(Data records Opens)

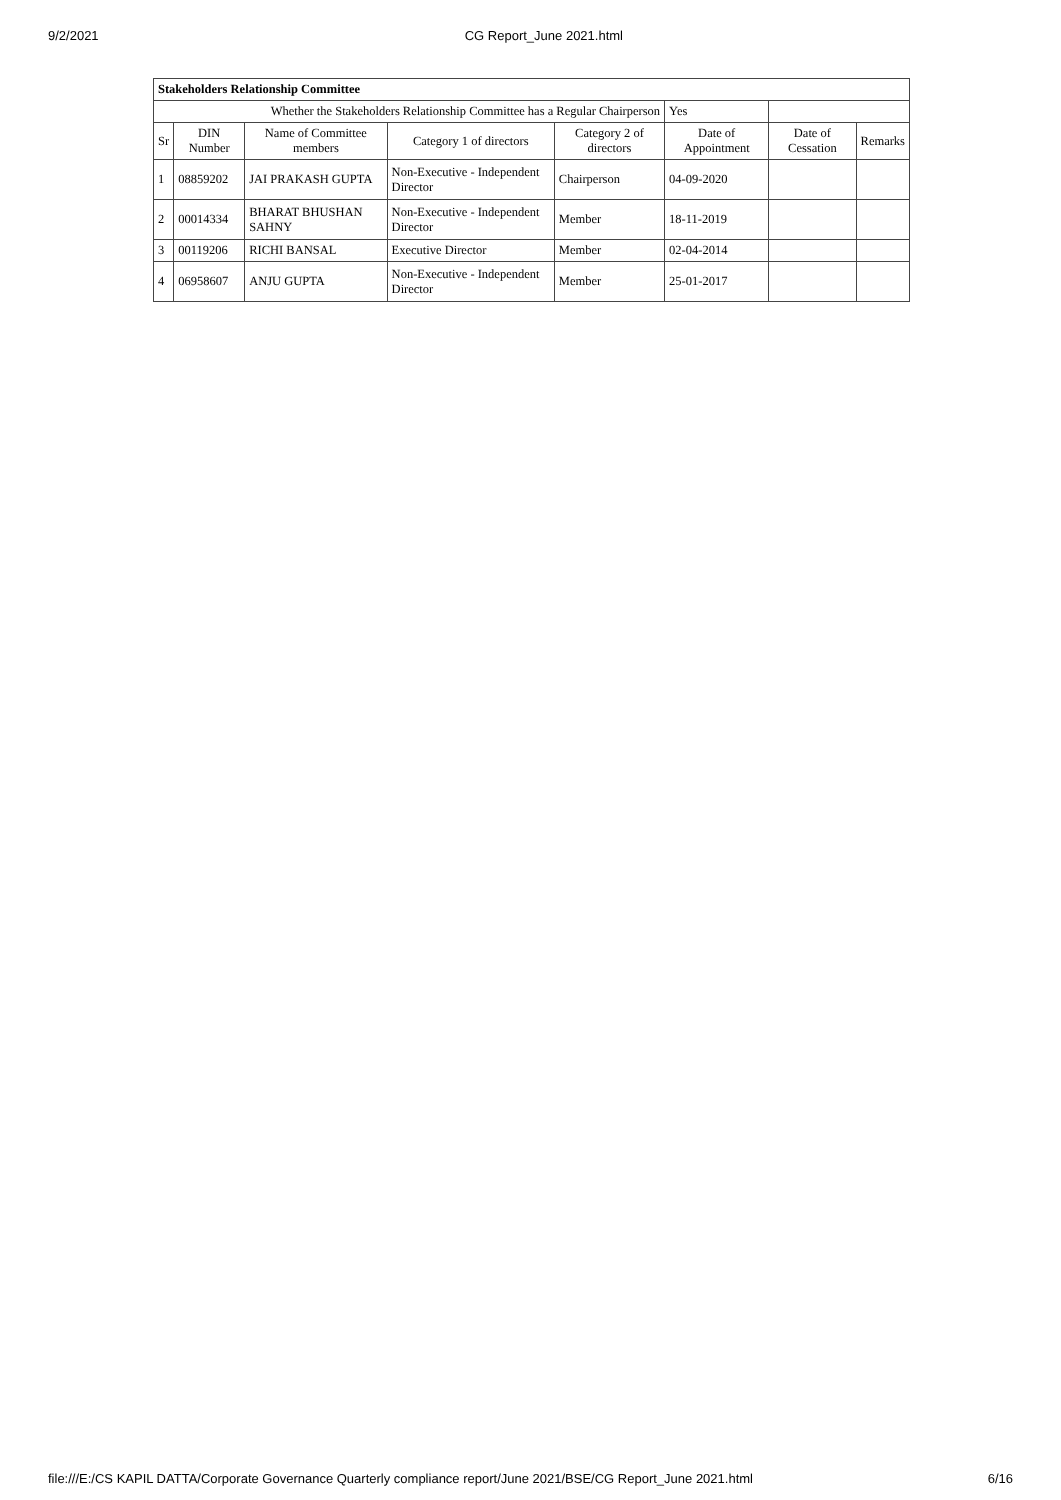9/2/2021 CG Report_June 2021.html
| Stakeholders Relationship Committee | | | | | | | |
| --- | --- | --- | --- | --- | --- | --- | --- |
| Whether the Stakeholders Relationship Committee has a Regular Chairperson | | | | | Yes | | |
| Sr | DIN Number | Name of Committee members | Category 1 of directors | Category 2 of directors | Date of Appointment | Date of Cessation | Remarks |
| 1 | 08859202 | JAI PRAKASH GUPTA | Non-Executive - Independent Director | Chairperson | 04-09-2020 | | |
| 2 | 00014334 | BHARAT BHUSHAN SAHNY | Non-Executive - Independent Director | Member | 18-11-2019 | | |
| 3 | 00119206 | RICHI BANSAL | Executive Director | Member | 02-04-2014 | | |
| 4 | 06958607 | ANJU GUPTA | Non-Executive - Independent Director | Member | 25-01-2017 | | |
file:///E:/CS KAPIL DATTA/Corporate Governance Quarterly compliance report/June 2021/BSE/CG Report_June 2021.html 6/16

(Data records Closes)

# Exercise brief:
Retype the entries above word for word, minus any images.

# Output of the exercise:
9/2/2021 CG Report_June 2021.html
| Stakeholders Relationship Committee | | | | | | | |
| --- | --- | --- | --- | --- | --- | --- | --- |
| Whether the Stakeholders Relationship Committee has a Regular Chairperson | | | | | Yes | | |
| Sr | DIN Number | Name of Committee members | Category 1 of directors | Category 2 of directors | Date of Appointment | Date of Cessation | Remarks |
| 1 | 08859202 | JAI PRAKASH GUPTA | Non-Executive - Independent Director | Chairperson | 04-09-2020 | | |
| 2 | 00014334 | BHARAT BHUSHAN SAHNY | Non-Executive - Independent Director | Member | 18-11-2019 | | |
| 3 | 00119206 | RICHI BANSAL | Executive Director | Member | 02-04-2014 | | |
| 4 | 06958607 | ANJU GUPTA | Non-Executive - Independent Director | Member | 25-01-2017 | | |
file:///E:/CS KAPIL DATTA/Corporate Governance Quarterly compliance report/June 2021/BSE/CG Report_June 2021.html 6/16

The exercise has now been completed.